◆ ASSIGNMENT ◆
Please print each entry below exactly as it stands, but without any pictures.

◆ DATA SHOWN ◆
☆ ☆ ☆ ☆

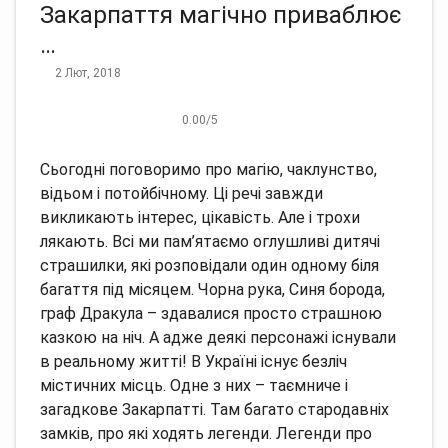
Закарпаття магічно приваблює
…
2 Лют, 2018
0.00
/
5
Сьогодні поговоримо про магію, чаклунство,
відьом і потойбічному.
Ці речі завжди
викликають інтерес, цікавість.
Але і трохи
лякають.
Всі ми пам’ятаємо оглушливі дитячі
страшилки, які розповідали один одному біля
багаття під місяцем.
Чорна рука, Синя борода,
граф Дракула – здавалися просто страшною
казкою на ніч.
А адже деякі персонажі існували
в реальному житті!
В Україні існує безліч
містичних місць.
Одне з них – таємниче і
загадкове Закарпатті.
Там багато стародавніх
замків, про які ходять легенди.
Легенди про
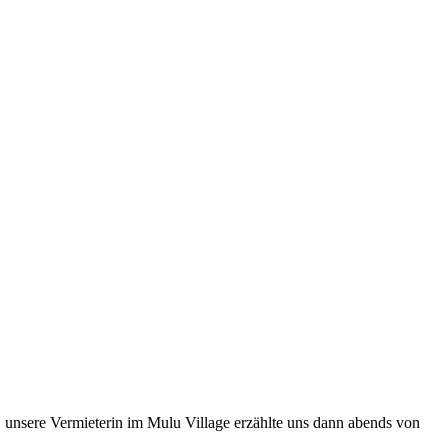
 unsere Vermieterin im Mulu Village erzählte uns dann abends von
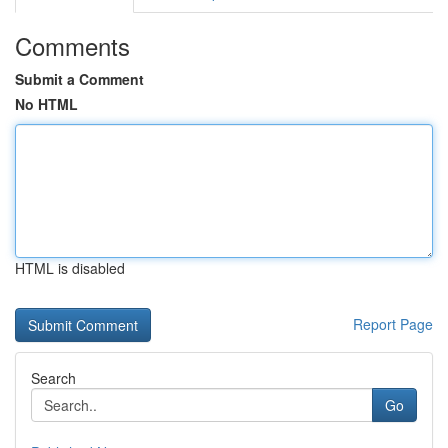
Comments
Submit a Comment
No HTML
HTML is disabled
Report Page
Search
Go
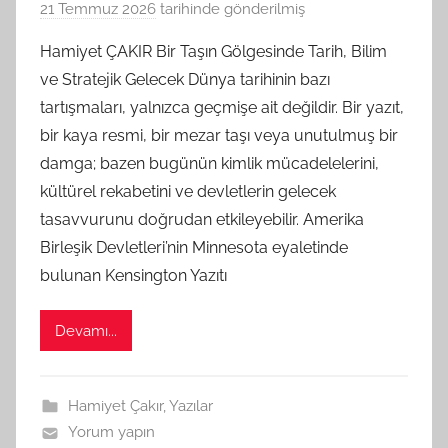
21 Temmuz 2026
tarihinde gönderilmiş
B
G
Hamiyet ÇAKIR Bir Taşın Gölgesinde Tarih, Bilim
S
ve Stratejik Gelecek Dünya tarihinin bazı
A
tartışmaları, yalnızca geçmişe ait değildir. Bir yazıt,
M
bir kaya resmi, bir mezar taşı veya unutulmuş bir
t
damga; bazen bugünün kimlik mücadelelerini,
a
kültürel rekabetini ve devletlerin gelecek
r
a
tasavvurunu doğrudan etkileyebilir. Amerika
f
Birleşik Devletleri’nin Minnesota eyaletinde
ı
bulunan Kensington Yazıtı
n
d
Devamı...
a
n
Hamiyet Çakır
,
Yazılar
Yorum yapın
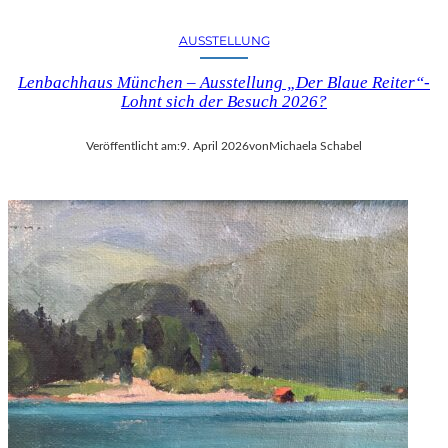
AUSSTELLUNG
Lenbachhaus München – Ausstellung „Der Blaue Reiter“-
Lohnt sich der Besuch 2026?
Veröffentlicht am:
9. April 2026
von
Michaela Schabel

☆ ☆ ☆ ☆

◆ WRITTEN REPLY ◆
Закарпаття магічно приваблює
…
2 Лют, 2018
0.00
/
5
Сьогодні поговоримо про магію, чаклунство,
відьом і потойбічному.
Ці речі завжди
викликають інтерес, цікавість.
Але і трохи
лякають.
Всі ми пам’ятаємо оглушливі дитячі
страшилки, які розповідали один одному біля
багаття під місяцем.
Чорна рука, Синя борода,
граф Дракула – здавалися просто страшною
казкою на ніч.
А адже деякі персонажі існували
в реальному житті!
В Україні існує безліч
містичних місць.
Одне з них – таємниче і
загадкове Закарпатті.
Там багато стародавніх
замків, про які ходять легенди.
Легенди про
 unsere Vermieterin im Mulu Village erzählte uns dann abends von
Comments
Submit a Comment
No HTML
HTML is disabled
Report Page
Search
Go
21 Temmuz 2026
tarihinde gönderilmiş
B
G
Hamiyet ÇAKIR Bir Taşın Gölgesinde Tarih, Bilim
S
ve Stratejik Gelecek Dünya tarihinin bazı
A
tartışmaları, yalnızca geçmişe ait değildir. Bir yazıt,
M
bir kaya resmi, bir mezar taşı veya unutulmuş bir
t
damga; bazen bugünün kimlik mücadelelerini,
a
kültürel rekabetini ve devletlerin gelecek
r
a
tasavvurunu doğrudan etkileyebilir. Amerika
f
Birleşik Devletleri’nin Minnesota eyaletinde
ı
bulunan Kensington Yazıtı
n
d
Devamı...
a
n
Hamiyet Çakır
,
Yazılar
Yorum yapın
AUSSTELLUNG
Lenbachhaus München – Ausstellung „Der Blaue Reiter“-
Lohnt sich der Besuch 2026?
Veröffentlicht am:
9. April 2026
von
Michaela Schabel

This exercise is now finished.